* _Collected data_
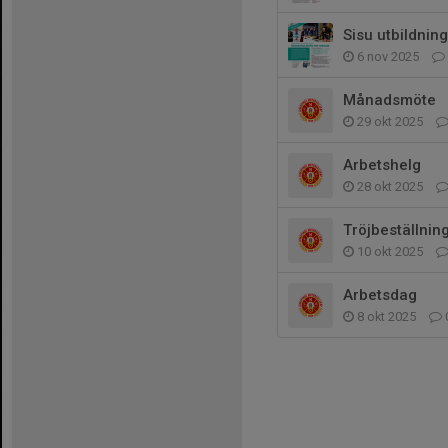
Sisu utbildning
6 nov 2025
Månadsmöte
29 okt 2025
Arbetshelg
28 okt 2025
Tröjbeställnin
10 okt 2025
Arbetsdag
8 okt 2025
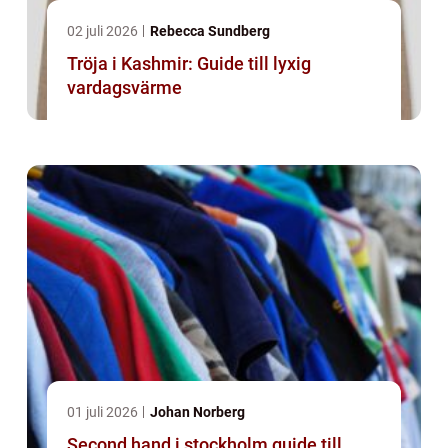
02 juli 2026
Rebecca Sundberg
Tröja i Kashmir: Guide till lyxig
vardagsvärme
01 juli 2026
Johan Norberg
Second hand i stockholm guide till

* _INSTRUCTIONS TO FOLLOW_
Reproduce the text of the listing with every "okt" swapped for "oktober" and nothing else changed. Leave out the picture markers.

* _EXERCISE ANSWER_
Sisu utbildning
6 nov 2025
Månadsmöte
29 oktober 2025
Arbetshelg
28 oktober 2025
Tröjbeställnin
10 oktober 2025
Arbetsdag
8 oktober 2025
02 juli 2026
Rebecca Sundberg
Tröja i Kashmir: Guide till lyxig
vardagsvärme
01 juli 2026
Johan Norberg
Second hand i stockholm guide till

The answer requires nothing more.